La représentativité des pays de l’Afrique australe, conduits par l’Afrique du Sud, au Parlement panafricain était à l’origine des scènes de chaos et de violences entre délégations parlementaires.

Les différends ont débuté par un désaccord sur la rotation régionale des postes. En réalité, tout portait à croire que certains représentants tentaient d’écarter la favorite au scrutin pour la présidence de la PAP, la malienne Haidara Aïchata Cissé, proche du Maroc.

Des députés africains en sont même venus aux mains, se disputant l’urne qui devait permettre d’annoncer l’élection des instances dirigeantes du PAP.

Dans une déclaration à la MAP, Meryem Ouhssata, du Parti Authenticité et Modernité (PAM), a indiqué que la candidate du Mali, Haidara Aichata Cisse, qui a le plus de chances d’être élue en tant que présidente du PAP, a été harcelée depuis le début par le candidat du Zimbabwe, appuyé en cela par l’Afrique du Sud, en l’incitant à retirer sa candidature.

Les législateurs sud-africains, de mèche avec les députés zimbabwéens, ont essayé de retarder les élections par tous les moyens, a-t-elle souligné, arguant qu’en reportant les élections de jeudi à lundi, ils voulaient donner plus de chances au candidat zimbabwéen, sachant que les délégations soutenant la candidate malienne devaient retourner à leurs pays durant le week-end dernier.

«Malgré cette connivence, la candidate malienne a, le jour des élections, gardé toutes ses chances de gagner la présidence, ce qui a poussé les députés sud-africains et zimbabwéens à créer le chaos dans la salle», a dit Mme Ouhssata.
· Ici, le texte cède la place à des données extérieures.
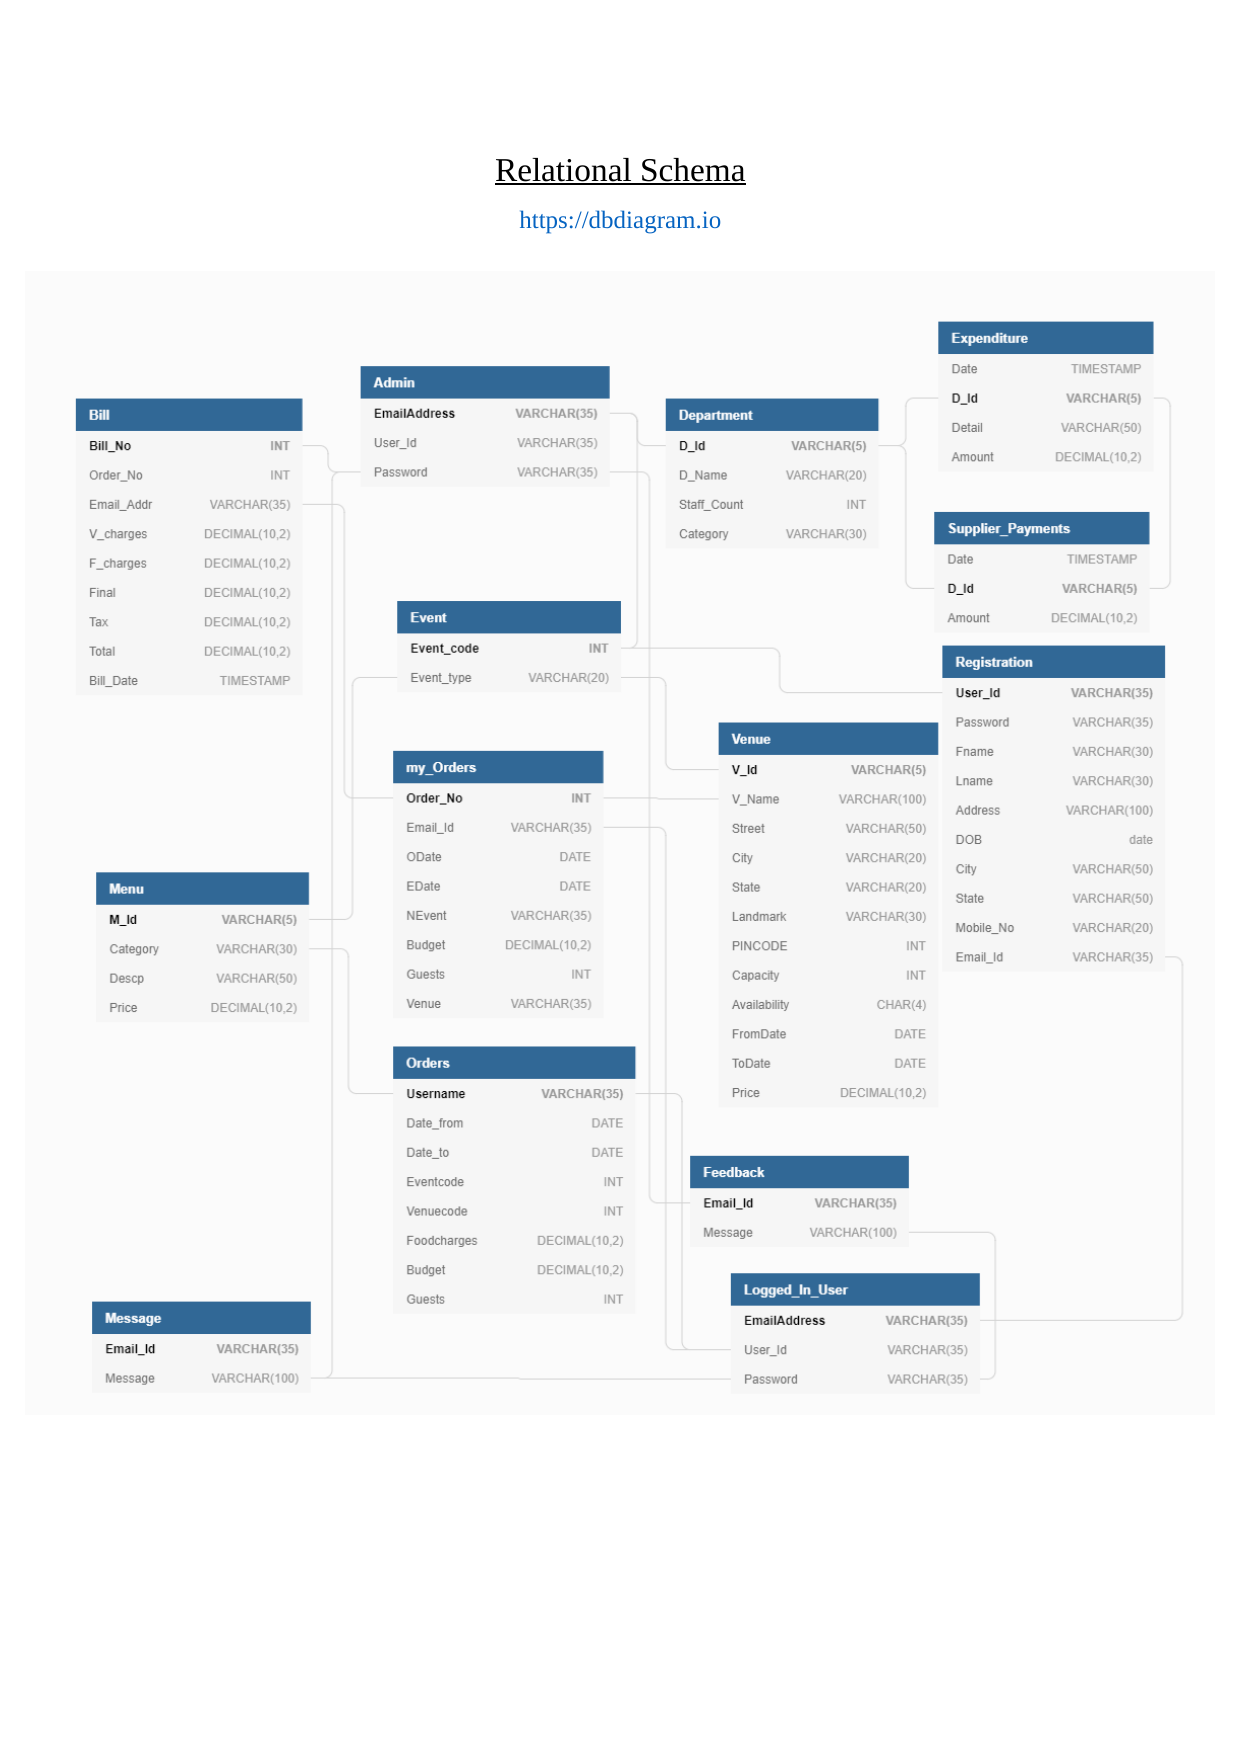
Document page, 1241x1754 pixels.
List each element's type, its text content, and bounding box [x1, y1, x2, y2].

picture [25, 271, 1215, 1415]
text https://dbdiagram.io [150, 205, 1090, 234]
text Relational Schema [150, 150, 1090, 188]
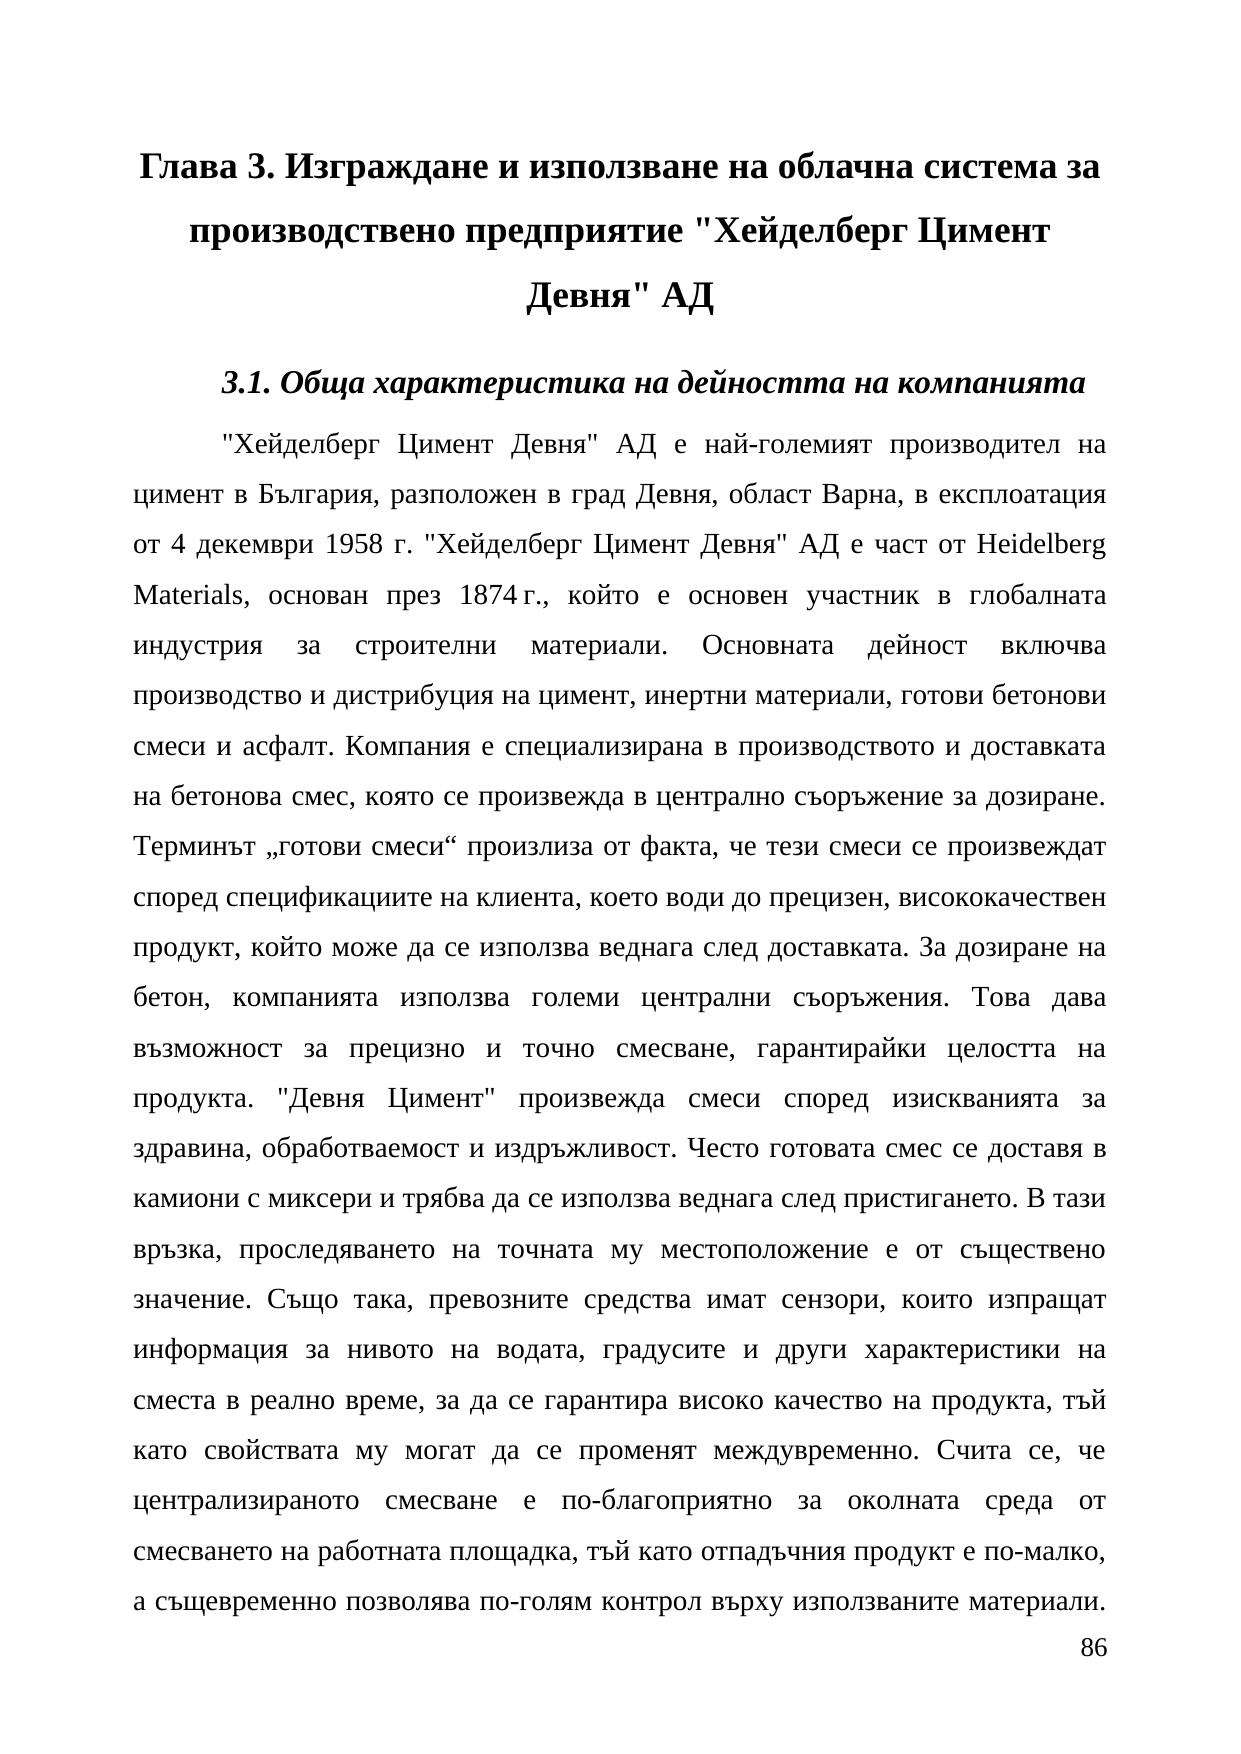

«Des menaces de mort ont même été proférées lors de cette séance électorale du PAP. Nos vies ont été menacées en tant que parlementaires», a-t-elle déploré, notant que lorsque toutes les tentatives des comploteurs ont été vouées à l’échec, Julius Malema, député sud-africain et chef du parti des combattants de la liberté économique (EFF), «a confisqué les urnes à l’aide de ses gardes du corps armés».

 

Les violences survenues au siège du Parlement panafricain à Johannesburg «ternissent l’image de cette honorable institution», a déploré le Président de la Commission de l’Union africaine, Moussa Faki Mahamat.

Le président de la Commission de l’UA a appelé, dans un tweet, les parlementaires à se ressaisir et à se conformer aux règles et procédures de l’institution.

«Les scènes de violence choquantes qui se déroulaient (…) au Parlement panafricain ternissent l’image de cette honorable institution. J’appelle tous les parlementaires à se ressaisir et à se conformer aux règles et procédures de l’institution», souligne Moussa Faki Mahamat.

Mardi soir, le Parlement panafricain a annoncé, dans un communiqué, la suspension sine die des travaux de la quatrième session ordinaire de sa cinquième législature.

«Le Secrétaire général du Parlement panafricain, M. Vipya Harawa, a suspendu sine die les travaux de la quatrième session ordinaire de la cinquième législature de l’institution», a indiqué le Parlement panafricain qui ne s’était pas réuni depuis octobre 2019 en raison de la pandémie du Covid-19.